» **REQUIRED ACTION**:
Arrange every line of text in the data as a Markdown table with a column n for the row number and a column Line for the line itself, skipping blank lines. Leave the pictures out of the answer.

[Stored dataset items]
===

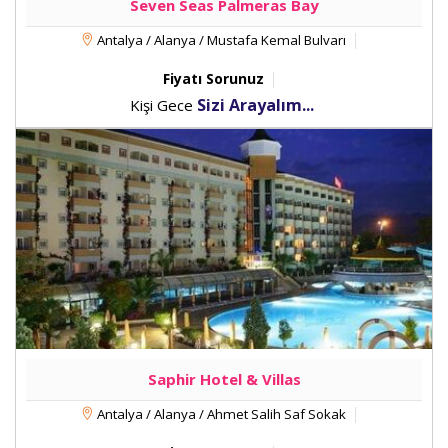
Seven Seas Palmeras Bay
Antalya / Alanya / Mustafa Kemal Bulvarı
Fiyatı Sorunuz
Sizi Arayalım...
Kişi Gece
Saphir Hotel & Villas
Antalya / Alanya / Ahmet Salih Saf Sokak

===

» **OUTPUT BELOW**:
| n | Line |
|---|---|
| 1 | Seven Seas Palmeras Bay |
| 2 | Antalya / Alanya / Mustafa Kemal Bulvarı |
| 3 | Fiyatı Sorunuz |
| 4 | Sizi Arayalım... |
| 5 | Kişi Gece |
| 6 | Saphir Hotel & Villas |
| 7 | Antalya / Alanya / Ahmet Salih Saf Sokak |